For nearly a half century it has been known that the fractional catabolic rate of albumin is directly related to its serum concentration (2). Thus, the half-life of infused albumin in analbuminemic patients is as long as 115 d compared with 20 d in the normal individual (3). This same direct relationship of concentration to catabolism is characteristic of IgG, but not of several other serum proteins such as fibrinogen, transferrin, haptoglobin, IgA, and IgM (4, 5). Proposing an explanation for the direct relationship, Brambell presented the now widely held hypothesis that IgG is protected from degradation by an Fc receptor–mediated mechanism (6). Specifically, IgG is pinocytosed along with other serum proteins by many cells of the body and is transported to an acidic intracellular compartment where it encounters FcRn, the MHC-related Fc receptor that binds IgG with high affinity at low pH but shows no affinity at physiologic pH (reference 7; for reviews, see references 8 and 9). FcRn effectively diverts IgG from a degradative fate in lysosomes, instead transporting it back to the cell surface where under the influence of neutral pH it dissociates from the receptor and is free to recycle. The lifespan of IgG is thus prolonged relative to other serum proteins not similarly protected. Despite this progress in understanding IgG catabolism, the mechanism by which albumin half-life is prolonged has not been explored.

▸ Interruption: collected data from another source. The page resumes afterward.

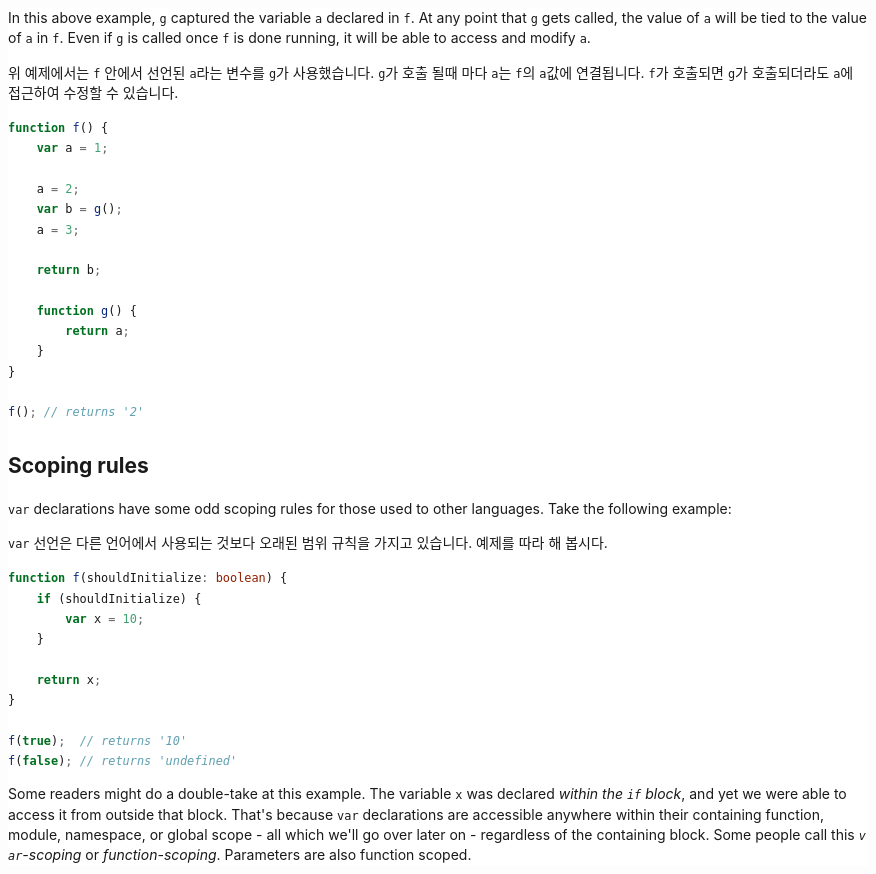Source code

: In this above example, `g` captured the variable `a` declared in `f`.
At any point that `g` gets called, the value of `a` will be tied to the value of `a` in `f`.
Even if `g` is called once `f` is done running, it will be able to access and modify `a`.

위 예제에서는 `f` 안에서 선언된 `a`라는 변수를 `g`가 사용했습니다.
`g`가 호출 될때 마다 `a`는 `f`의 `a`값에 연결됩니다.
`f`가 호출되면 `g`가 호출되더라도 `a`에 접근하여 수정할 수 있습니다.

```ts
function f() {
    var a = 1;

    a = 2;
    var b = g();
    a = 3;

    return b;

    function g() {
        return a;
    }
}

f(); // returns '2'
```

## Scoping rules

`var` declarations have some odd scoping rules for those used to other languages.
Take the following example:

`var` 선언은 다른 언어에서 사용되는 것보다 오래된 범위 규칙을 가지고 있습니다.
예제를 따라 해 봅시다.

```ts
function f(shouldInitialize: boolean) {
    if (shouldInitialize) {
        var x = 10;
    }

    return x;
}

f(true);  // returns '10'
f(false); // returns 'undefined'
```

Some readers might do a double-take at this example.
The variable `x` was declared *within the `if` block*, and yet we were able to access it from outside that block.
That's because `var` declarations are accessible anywhere within their containing function, module, namespace, or global scope - all which we'll go over later on - regardless of the containing block.
Some people call this *`var`-scoping* or *function-scoping*.
Parameters are also function scoped.
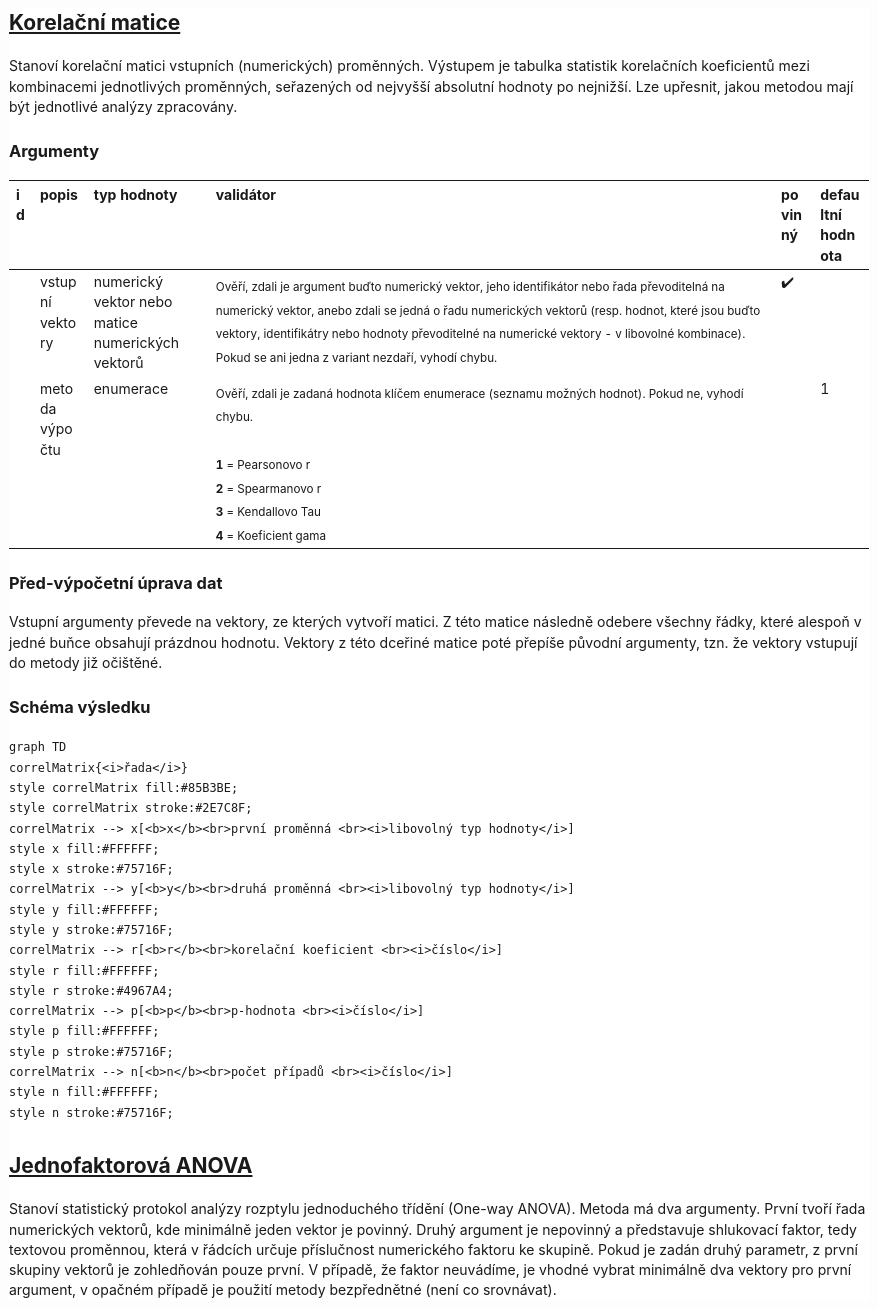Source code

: ## [Korelační matice](#correlMatrix)

Stanoví korelační matici vstupních (numerických) proměnných. Výstupem je tabulka statistik korelačních koeficientů mezi kombinacemi jednotlivých proměnných, seřazených od nejvyšší absolutní hodnoty po nejnižší. Lze upřesnit, jakou metodou mají být jednotlivé analýzy zpracovány.

### Argumenty

| id |popis |typ hodnoty |validátor |povinný |defaultní hodnota |
| :--- |:--- |:--- |:--- |:--- |:--- |
| <b></b> | vstupní vektory | numerický vektor nebo matice numerických vektorů | <sub>Ověří, zdali je argument buďto numerický vektor, jeho identifikátor nebo řada převoditelná na numerický vektor, anebo zdali se jedná o řadu numerických vektorů (resp. hodnot, které jsou buďto vektory, identifikátry nebo hodnoty převoditelné na numerické vektory - v libovolné kombinace). Pokud se ani jedna z variant nezdaří, vyhodí chybu.<sub> | ✔️ |  |
| <b></b> | metoda výpočtu | enumerace | <sub>Ověří, zdali je zadaná hodnota klíčem enumerace (seznamu možných hodnot). Pokud ne, vyhodí chybu.<br><br><b>1</b> = Pearsonovo r<br><b>2</b> = Spearmanovo r<br><b>3</b> = Kendallovo Tau<br><b>4</b> = Koeficient gama<br><sub> |  | 1 |

### Před-výpočetní úprava dat

Vstupní argumenty převede na vektory, ze kterých vytvoří matici. Z této matice následně odebere všechny řádky, které alespoň v jedné buňce obsahují prázdnou hodnotu. Vektory z této dceřiné matice poté přepíše původní argumenty, tzn. že vektory vstupují do metody již očištěné.

### Schéma výsledku

```mermaid
graph TD
correlMatrix{<i>řada</i>}
style correlMatrix fill:#85B3BE;
style correlMatrix stroke:#2E7C8F;
correlMatrix --> x[<b>x</b><br>první proměnná <br><i>libovolný typ hodnoty</i>]
style x fill:#FFFFFF;
style x stroke:#75716F;
correlMatrix --> y[<b>y</b><br>druhá proměnná <br><i>libovolný typ hodnoty</i>]
style y fill:#FFFFFF;
style y stroke:#75716F;
correlMatrix --> r[<b>r</b><br>korelační koeficient <br><i>číslo</i>]
style r fill:#FFFFFF;
style r stroke:#4967A4;
correlMatrix --> p[<b>p</b><br>p-hodnota <br><i>číslo</i>]
style p fill:#FFFFFF;
style p stroke:#75716F;
correlMatrix --> n[<b>n</b><br>počet případů <br><i>číslo</i>]
style n fill:#FFFFFF;
style n stroke:#75716F;

```

## [Jednofaktorová ANOVA](#anovaow)

Stanoví statistický protokol analýzy rozptylu jednoduchého třídění (One-way ANOVA). Metoda má dva argumenty. První tvoří řada numerických vektorů, kde minimálně jeden vektor je povinný. Druhý argument je nepovinný a představuje shlukovací faktor, tedy textovou proměnnou, která v řádcích určuje příslučnost numerického faktoru ke skupině. Pokud je zadán druhý parametr, z první skupiny vektorů je zohledňován pouze první. V případě, že faktor neuvádíme, je vhodné vybrat minimálně dva vektory pro první argument, v opačném případě je použití metody bezpřednětné (není co srovnávat).
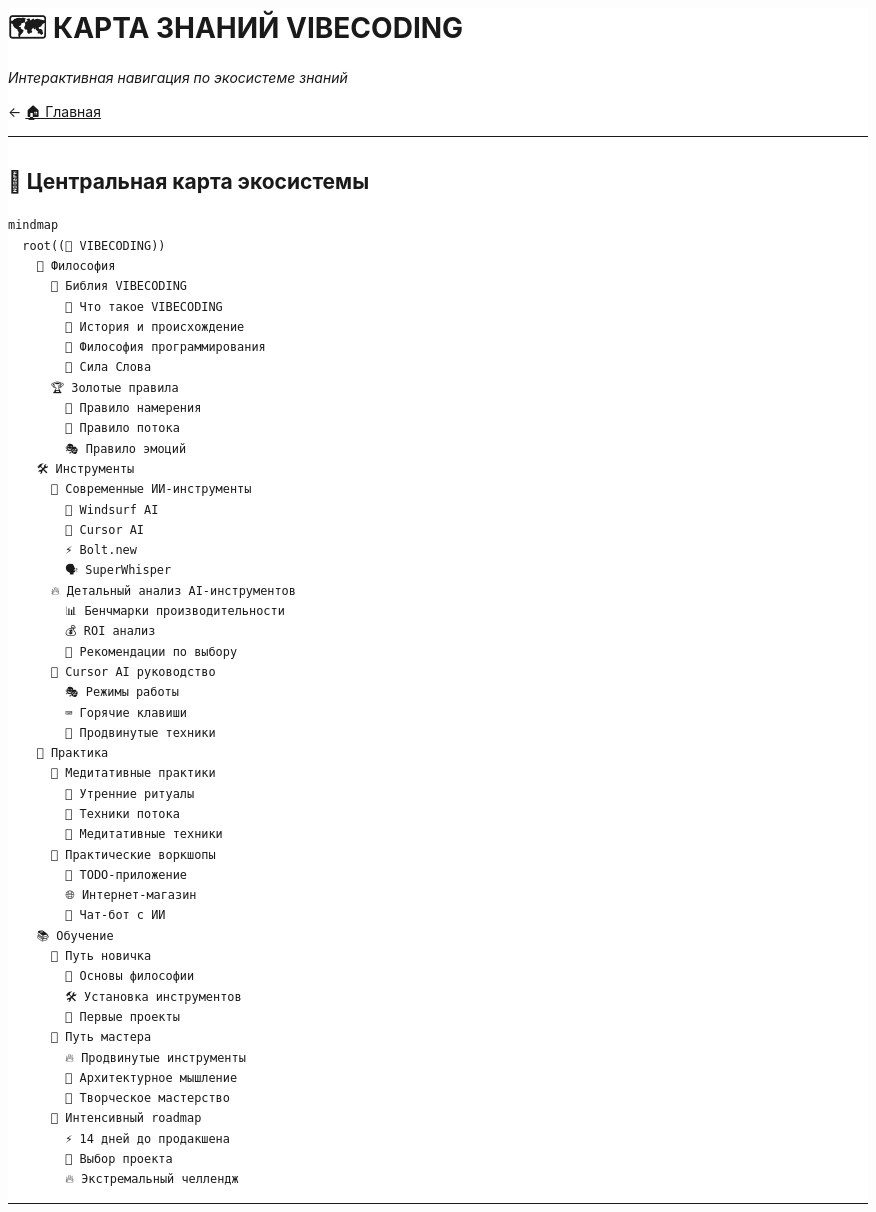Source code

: # 🗺️ КАРТА ЗНАНИЙ VIBECODING

*Интерактивная навигация по экосистеме знаний*

← [🏠 Главная](🏠%20БИБЛИЯ%20ВАЙБКОДИНГА.md)

---

## 🌟 Центральная карта экосистемы

```mermaid
mindmap
  root((🌟 VIBECODING))
    🧠 Философия
      📖 Библия VIBECODING
        🎯 Что такое VIBECODING
        📜 История и происхождение
        🧠 Философия программирования
        📝 Сила Слова
      🏆 Золотые правила
        🎯 Правило намерения
        🌊 Правило потока
        🎭 Правило эмоций
    🛠️ Инструменты
      🤖 Современные ИИ-инструменты
        🚀 Windsurf AI
        🎯 Cursor AI
        ⚡ Bolt.new
        🗣️ SuperWhisper
      🔥 Детальный анализ AI-инструментов
        📊 Бенчмарки производительности
        💰 ROI анализ
        🎯 Рекомендации по выбору
      📖 Cursor AI руководство
        🎭 Режимы работы
        ⌨️ Горячие клавиши
        🧠 Продвинутые техники
    🎯 Практика
      🧘 Медитативные практики
        🌅 Утренние ритуалы
        🌊 Техники потока
        🧠 Медитативные техники
      🎯 Практические воркшопы
        🚀 TODO-приложение
        🌐 Интернет-магазин
        🤖 Чат-бот с ИИ
    📚 Обучение
      🌱 Путь новичка
        📖 Основы философии
        🛠️ Установка инструментов
        🎯 Первые проекты
      🎯 Путь мастера
        🔥 Продвинутые инструменты
        🧠 Архитектурное мышление
        🎨 Творческое мастерство
      🚀 Интенсивный roadmap
        ⚡ 14 дней до продакшена
        🎯 Выбор проекта
        🔥 Экстремальный челлендж
```

---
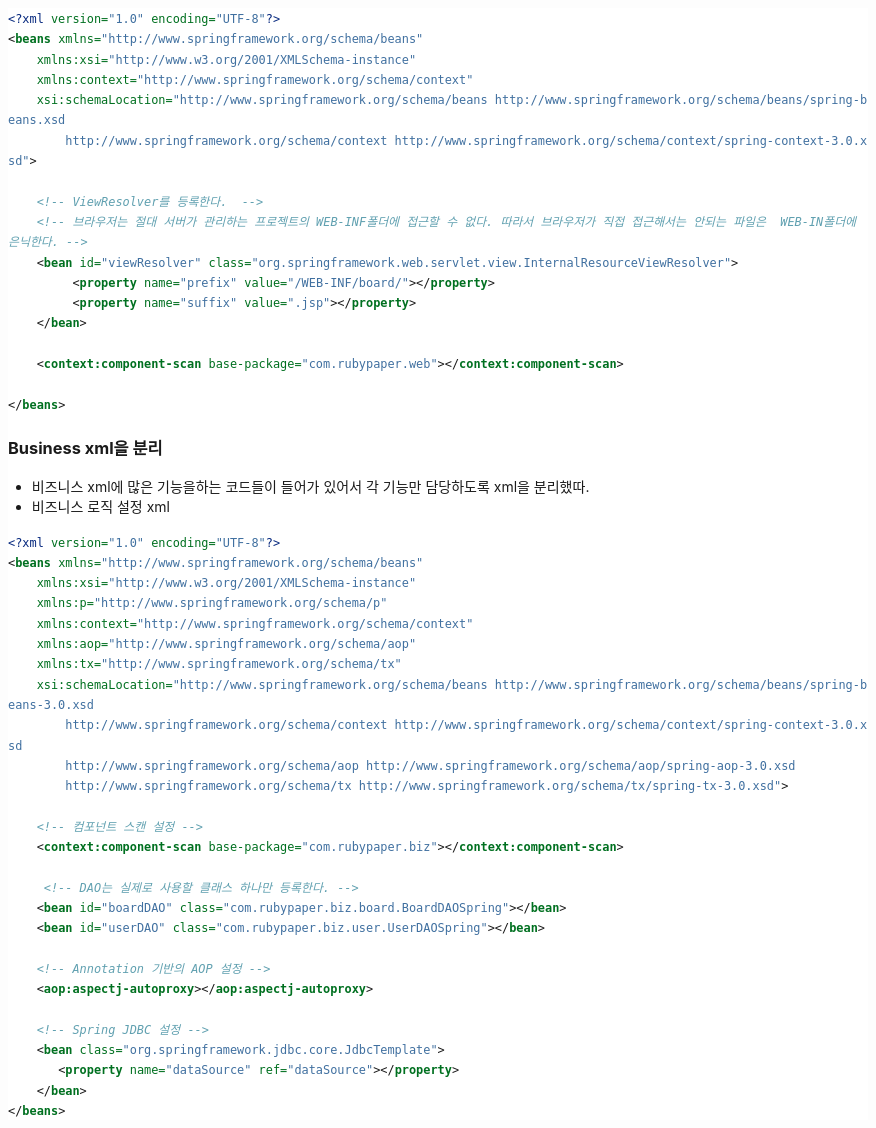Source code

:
 ```xml
<?xml version="1.0" encoding="UTF-8"?>
<beans xmlns="http://www.springframework.org/schema/beans"
	xmlns:xsi="http://www.w3.org/2001/XMLSchema-instance"
	xmlns:context="http://www.springframework.org/schema/context"
	xsi:schemaLocation="http://www.springframework.org/schema/beans http://www.springframework.org/schema/beans/spring-beans.xsd
		http://www.springframework.org/schema/context http://www.springframework.org/schema/context/spring-context-3.0.xsd">
	
	<!-- ViewResolver를 등록한다.  -->
	<!-- 브라우저는 절대 서버가 관리하는 프로젝트의 WEB-INF폴더에 접근할 수 없다. 따라서 브라우저가 직접 접근해서는 안되는 파일은  WEB-IN폴더에 은닉한다. -->
	<bean id="viewResolver" class="org.springframework.web.servlet.view.InternalResourceViewResolver">
	     <property name="prefix" value="/WEB-INF/board/"></property>
	     <property name="suffix" value=".jsp"></property>
	</bean>
	
	<context:component-scan base-package="com.rubypaper.web"></context:component-scan>

</beans>
```
### Business xml을 분리
* 비즈니스 xml에 많은 기능을하는 코드들이 들어가 있어서 각 기능만 담당하도록 xml을 분리했따.
* 비즈니스 로직 설정 xml
```xml
<?xml version="1.0" encoding="UTF-8"?>
<beans xmlns="http://www.springframework.org/schema/beans"
	xmlns:xsi="http://www.w3.org/2001/XMLSchema-instance"
	xmlns:p="http://www.springframework.org/schema/p"
	xmlns:context="http://www.springframework.org/schema/context"
	xmlns:aop="http://www.springframework.org/schema/aop"
	xmlns:tx="http://www.springframework.org/schema/tx"
	xsi:schemaLocation="http://www.springframework.org/schema/beans http://www.springframework.org/schema/beans/spring-beans-3.0.xsd
		http://www.springframework.org/schema/context http://www.springframework.org/schema/context/spring-context-3.0.xsd
		http://www.springframework.org/schema/aop http://www.springframework.org/schema/aop/spring-aop-3.0.xsd
		http://www.springframework.org/schema/tx http://www.springframework.org/schema/tx/spring-tx-3.0.xsd">
	
	<!-- 컴포넌트 스캔 설정 -->
	<context:component-scan base-package="com.rubypaper.biz"></context:component-scan>
	
     <!-- DAO는 실제로 사용할 클래스 하나만 등록한다. -->
	<bean id="boardDAO" class="com.rubypaper.biz.board.BoardDAOSpring"></bean>
	<bean id="userDAO" class="com.rubypaper.biz.user.UserDAOSpring"></bean>
    
	<!-- Annotation 기반의 AOP 설정 -->
	<aop:aspectj-autoproxy></aop:aspectj-autoproxy>
	
    <!-- Spring JDBC 설정 -->
    <bean class="org.springframework.jdbc.core.JdbcTemplate">
       <property name="dataSource" ref="dataSource"></property>
    </bean>
</beans>
```
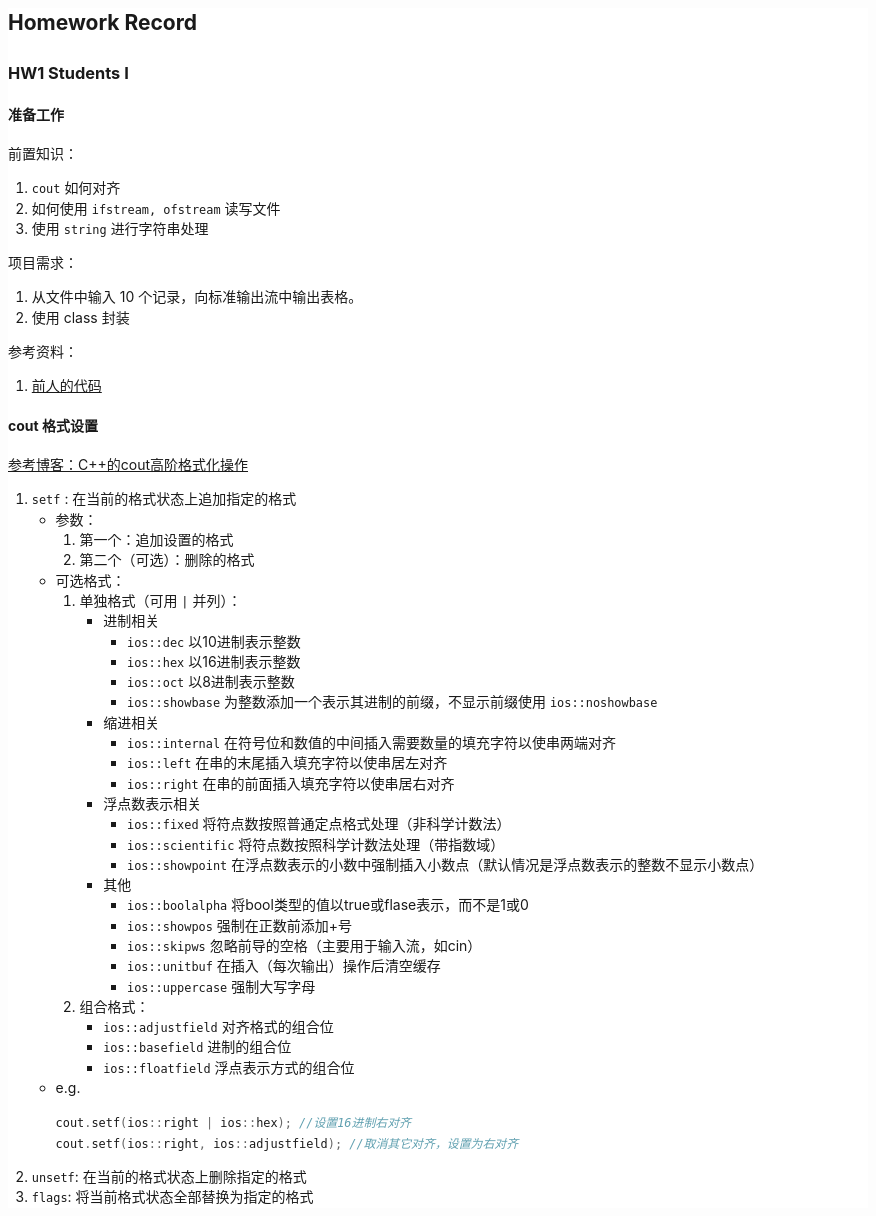 
## Homework Record

### HW1 Students I

#### 准备工作

前置知识：

1. `cout` 如何对齐
2. 如何使用 `ifstream, ofstream` 读写文件
3. 使用 `string` 进行字符串处理

项目需求：

1. 从文件中输入 10 个记录，向标准输出流中输出表格。
2. 使用 class 封装

参考资料：

1. [前人的代码](https://blog.csdn.net/u013046245/article/details/20035471)

#### cout 格式设置

[参考博客：C++的cout高阶格式化操作](https://www.cnblogs.com/devymex/archive/2010/09/06/1818754.html#:~:text=cout.setf%20%28ios%3A%3Aright%20%7C%20ios%3A%3Ahex%29%3B,%2F%2F%E8%AE%BE%E7%BD%AE16%E8%BF%9B%E5%88%B6%E5%8F%B3%E5%AF%B9%E9%BD%90%20cout.setf%20%28ios%3A%3Aright%2C%20ios%3A%3Aadjustfield%29%3B%20%2F%2F%E5%8F%96%E6%B6%88%E5%85%B6%E5%AE%83%E5%AF%B9%E9%BD%90%EF%BC%8C%E8%AE%BE%E7%BD%AE%E4%B8%BA%E5%8F%B3%E5%AF%B9%E9%BD%90)

1. `setf` : 在当前的格式状态上追加指定的格式
    - 参数：
        1. 第一个：追加设置的格式
        2. 第二个（可选）：删除的格式
    - 可选格式：
        1. 单独格式（可用 `|` 并列）：
            - 进制相关
                - `ios::dec`  以10进制表示整数
                - `ios::hex`  以16进制表示整数
                - `ios::oct`  以8进制表示整数
                - `ios::showbase`  为整数添加一个表示其进制的前缀，不显示前缀使用 `ios::noshowbase`
            - 缩进相关
                - `ios::internal`  在符号位和数值的中间插入需要数量的填充字符以使串两端对齐
                - `ios::left`  在串的末尾插入填充字符以使串居左对齐
                - `ios::right`  在串的前面插入填充字符以使串居右对齐
            - 浮点数表示相关
                - `ios::fixed`  将符点数按照普通定点格式处理（非科学计数法）
                - `ios::scientific`  将符点数按照科学计数法处理（带指数域）
                - `ios::showpoint`  在浮点数表示的小数中强制插入小数点（默认情况是浮点数表示的整数不显示小数点）
            - 其他
                - `ios::boolalpha`  将bool类型的值以true或flase表示，而不是1或0
                - `ios::showpos`  强制在正数前添加+号
                - `ios::skipws`  忽略前导的空格（主要用于输入流，如cin）
                - `ios::unitbuf`  在插入（每次输出）操作后清空缓存
                - `ios::uppercase`  强制大写字母
        2. 组合格式：
            - `ios::adjustfield`  对齐格式的组合位
            - `ios::basefield`  进制的组合位
            - `ios::floatfield`  浮点表示方式的组合位
    - e.g. 
        ```cpp
        cout.setf(ios::right | ios::hex); //设置16进制右对齐
        cout.setf(ios::right, ios::adjustfield); //取消其它对齐，设置为右对齐
        ```
2. `unsetf`: 在当前的格式状态上删除指定的格式
3. `flags`: 将当前格式状态全部替换为指定的格式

In 1966, however, Schultze and Heremans conjectured that a mechanism identical to that proposed by Brambell for protecting IgG from degradation could be applied to albumin as well (5). Such a hypothesis has three testable predictions: that FcRn binds albumin in addition to IgG; that FcRn-deficient mice catabolize albumin more rapidly than normal mice; and that the serum albumin concentration in FcRn-deficient mice is low. We have affirmed all three of these predictions.